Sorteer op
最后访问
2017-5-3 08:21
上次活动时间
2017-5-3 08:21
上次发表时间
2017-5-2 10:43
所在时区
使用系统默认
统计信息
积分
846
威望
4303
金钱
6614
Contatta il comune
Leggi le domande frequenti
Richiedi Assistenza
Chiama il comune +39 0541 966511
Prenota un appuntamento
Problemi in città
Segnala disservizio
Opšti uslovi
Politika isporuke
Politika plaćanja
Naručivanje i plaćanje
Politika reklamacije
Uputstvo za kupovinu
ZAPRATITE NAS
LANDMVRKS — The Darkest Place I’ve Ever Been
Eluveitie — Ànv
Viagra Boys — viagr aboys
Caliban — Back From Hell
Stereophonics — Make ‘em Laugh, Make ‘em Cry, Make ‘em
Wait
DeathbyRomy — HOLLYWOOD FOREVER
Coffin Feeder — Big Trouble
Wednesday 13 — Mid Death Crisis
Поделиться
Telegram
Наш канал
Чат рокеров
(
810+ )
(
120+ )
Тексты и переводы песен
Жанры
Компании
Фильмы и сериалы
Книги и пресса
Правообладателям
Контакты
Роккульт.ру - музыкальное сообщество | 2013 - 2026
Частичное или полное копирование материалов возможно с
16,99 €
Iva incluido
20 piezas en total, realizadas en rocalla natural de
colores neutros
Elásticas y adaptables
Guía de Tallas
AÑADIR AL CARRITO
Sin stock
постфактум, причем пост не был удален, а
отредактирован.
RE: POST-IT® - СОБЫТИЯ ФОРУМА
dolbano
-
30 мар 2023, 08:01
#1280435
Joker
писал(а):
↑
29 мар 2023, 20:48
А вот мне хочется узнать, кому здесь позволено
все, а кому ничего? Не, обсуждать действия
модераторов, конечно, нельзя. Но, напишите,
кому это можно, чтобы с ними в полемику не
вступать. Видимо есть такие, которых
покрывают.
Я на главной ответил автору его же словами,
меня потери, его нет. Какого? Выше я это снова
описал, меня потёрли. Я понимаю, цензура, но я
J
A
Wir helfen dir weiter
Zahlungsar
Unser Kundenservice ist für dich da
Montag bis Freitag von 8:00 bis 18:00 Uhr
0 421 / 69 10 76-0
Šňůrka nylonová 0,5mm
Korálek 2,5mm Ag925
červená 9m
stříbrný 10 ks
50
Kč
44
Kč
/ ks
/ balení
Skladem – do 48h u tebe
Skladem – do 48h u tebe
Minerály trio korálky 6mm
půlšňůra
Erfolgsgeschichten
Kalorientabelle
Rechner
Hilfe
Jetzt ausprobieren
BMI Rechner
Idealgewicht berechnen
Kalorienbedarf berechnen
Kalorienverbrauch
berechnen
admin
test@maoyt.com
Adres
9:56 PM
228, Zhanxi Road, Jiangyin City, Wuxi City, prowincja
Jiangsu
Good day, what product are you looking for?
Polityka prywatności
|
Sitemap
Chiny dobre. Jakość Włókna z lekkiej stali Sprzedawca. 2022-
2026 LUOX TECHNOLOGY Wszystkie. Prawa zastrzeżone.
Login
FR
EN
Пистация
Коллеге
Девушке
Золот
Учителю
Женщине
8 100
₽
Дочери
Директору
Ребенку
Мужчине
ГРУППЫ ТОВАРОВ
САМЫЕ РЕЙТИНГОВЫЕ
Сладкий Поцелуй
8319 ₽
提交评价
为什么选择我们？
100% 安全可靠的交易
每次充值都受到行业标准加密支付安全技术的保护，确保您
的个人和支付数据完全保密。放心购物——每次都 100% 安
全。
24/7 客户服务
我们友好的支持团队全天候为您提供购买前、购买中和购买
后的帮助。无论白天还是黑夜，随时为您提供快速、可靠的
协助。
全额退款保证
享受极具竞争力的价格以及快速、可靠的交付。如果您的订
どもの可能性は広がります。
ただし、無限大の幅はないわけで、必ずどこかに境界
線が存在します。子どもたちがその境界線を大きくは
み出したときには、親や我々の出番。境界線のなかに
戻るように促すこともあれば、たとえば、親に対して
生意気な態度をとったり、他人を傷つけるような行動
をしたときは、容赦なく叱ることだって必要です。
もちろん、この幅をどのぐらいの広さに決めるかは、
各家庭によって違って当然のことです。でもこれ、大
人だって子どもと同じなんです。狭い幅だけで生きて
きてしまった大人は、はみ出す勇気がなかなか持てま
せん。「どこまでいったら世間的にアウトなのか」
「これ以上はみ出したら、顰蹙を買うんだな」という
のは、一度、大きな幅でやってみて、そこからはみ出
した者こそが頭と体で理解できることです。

··········

Each line of the records above should be copied exactly.

Sorteer op
最后访问
2017-5-3 08:21
上次活动时间
2017-5-3 08:21
上次发表时间
2017-5-2 10:43
所在时区
使用系统默认
统计信息
积分
846
威望
4303
金钱
6614
Contatta il comune
Leggi le domande frequenti
Richiedi Assistenza
Chiama il comune +39 0541 966511
Prenota un appuntamento
Problemi in città
Segnala disservizio
Opšti uslovi
Politika isporuke
Politika plaćanja
Naručivanje i plaćanje
Politika reklamacije
Uputstvo za kupovinu
ZAPRATITE NAS
LANDMVRKS — The Darkest Place I’ve Ever Been
Eluveitie — Ànv
Viagra Boys — viagr aboys
Caliban — Back From Hell
Stereophonics — Make ‘em Laugh, Make ‘em Cry, Make ‘em
Wait
DeathbyRomy — HOLLYWOOD FOREVER
Coffin Feeder — Big Trouble
Wednesday 13 — Mid Death Crisis
Поделиться
Telegram
Наш канал
Чат рокеров
(
810+ )
(
120+ )
Тексты и переводы песен
Жанры
Компании
Фильмы и сериалы
Книги и пресса
Правообладателям
Контакты
Роккульт.ру - музыкальное сообщество | 2013 - 2026
Частичное или полное копирование материалов возможно с
16,99 €
Iva incluido
20 piezas en total, realizadas en rocalla natural de
colores neutros
Elásticas y adaptables
Guía de Tallas
AÑADIR AL CARRITO
Sin stock
постфактум, причем пост не был удален, а
отредактирован.
RE: POST-IT® - СОБЫТИЯ ФОРУМА
dolbano
-
30 мар 2023, 08:01
#1280435
Joker
писал(а):
↑
29 мар 2023, 20:48
А вот мне хочется узнать, кому здесь позволено
все, а кому ничего? Не, обсуждать действия
модераторов, конечно, нельзя. Но, напишите,
кому это можно, чтобы с ними в полемику не
вступать. Видимо есть такие, которых
покрывают.
Я на главной ответил автору его же словами,
меня потери, его нет. Какого? Выше я это снова
описал, меня потёрли. Я понимаю, цензура, но я
J
A
Wir helfen dir weiter
Zahlungsar
Unser Kundenservice ist für dich da
Montag bis Freitag von 8:00 bis 18:00 Uhr
0 421 / 69 10 76-0
Šňůrka nylonová 0,5mm
Korálek 2,5mm Ag925
červená 9m
stříbrný 10 ks
50
Kč
44
Kč
/ ks
/ balení
Skladem – do 48h u tebe
Skladem – do 48h u tebe
Minerály trio korálky 6mm
půlšňůra
Erfolgsgeschichten
Kalorientabelle
Rechner
Hilfe
Jetzt ausprobieren
BMI Rechner
Idealgewicht berechnen
Kalorienbedarf berechnen
Kalorienverbrauch
berechnen
admin
test@maoyt.com
Adres
9:56 PM
228, Zhanxi Road, Jiangyin City, Wuxi City, prowincja
Jiangsu
Good day, what product are you looking for?
Polityka prywatności
|
Sitemap
Chiny dobre. Jakość Włókna z lekkiej stali Sprzedawca. 2022-
2026 LUOX TECHNOLOGY Wszystkie. Prawa zastrzeżone.
Login
FR
EN
Пистация
Коллеге
Девушке
Золот
Учителю
Женщине
8 100
₽
Дочери
Директору
Ребенку
Мужчине
ГРУППЫ ТОВАРОВ
САМЫЕ РЕЙТИНГОВЫЕ
Сладкий Поцелуй
8319 ₽
提交评价
为什么选择我们？
100% 安全可靠的交易
每次充值都受到行业标准加密支付安全技术的保护，确保您
的个人和支付数据完全保密。放心购物——每次都 100% 安
全。
24/7 客户服务
我们友好的支持团队全天候为您提供购买前、购买中和购买
后的帮助。无论白天还是黑夜，随时为您提供快速、可靠的
协助。
全额退款保证
享受极具竞争力的价格以及快速、可靠的交付。如果您的订
どもの可能性は広がります。
ただし、無限大の幅はないわけで、必ずどこかに境界
線が存在します。子どもたちがその境界線を大きくは
み出したときには、親や我々の出番。境界線のなかに
戻るように促すこともあれば、たとえば、親に対して
生意気な態度をとったり、他人を傷つけるような行動
をしたときは、容赦なく叱ることだって必要です。
もちろん、この幅をどのぐらいの広さに決めるかは、
各家庭によって違って当然のことです。でもこれ、大
人だって子どもと同じなんです。狭い幅だけで生きて
きてしまった大人は、はみ出す勇気がなかなか持てま
せん。「どこまでいったら世間的にアウトなのか」
「これ以上はみ出したら、顰蹙を買うんだな」という
のは、一度、大きな幅でやってみて、そこからはみ出
した者こそが頭と体で理解できることです。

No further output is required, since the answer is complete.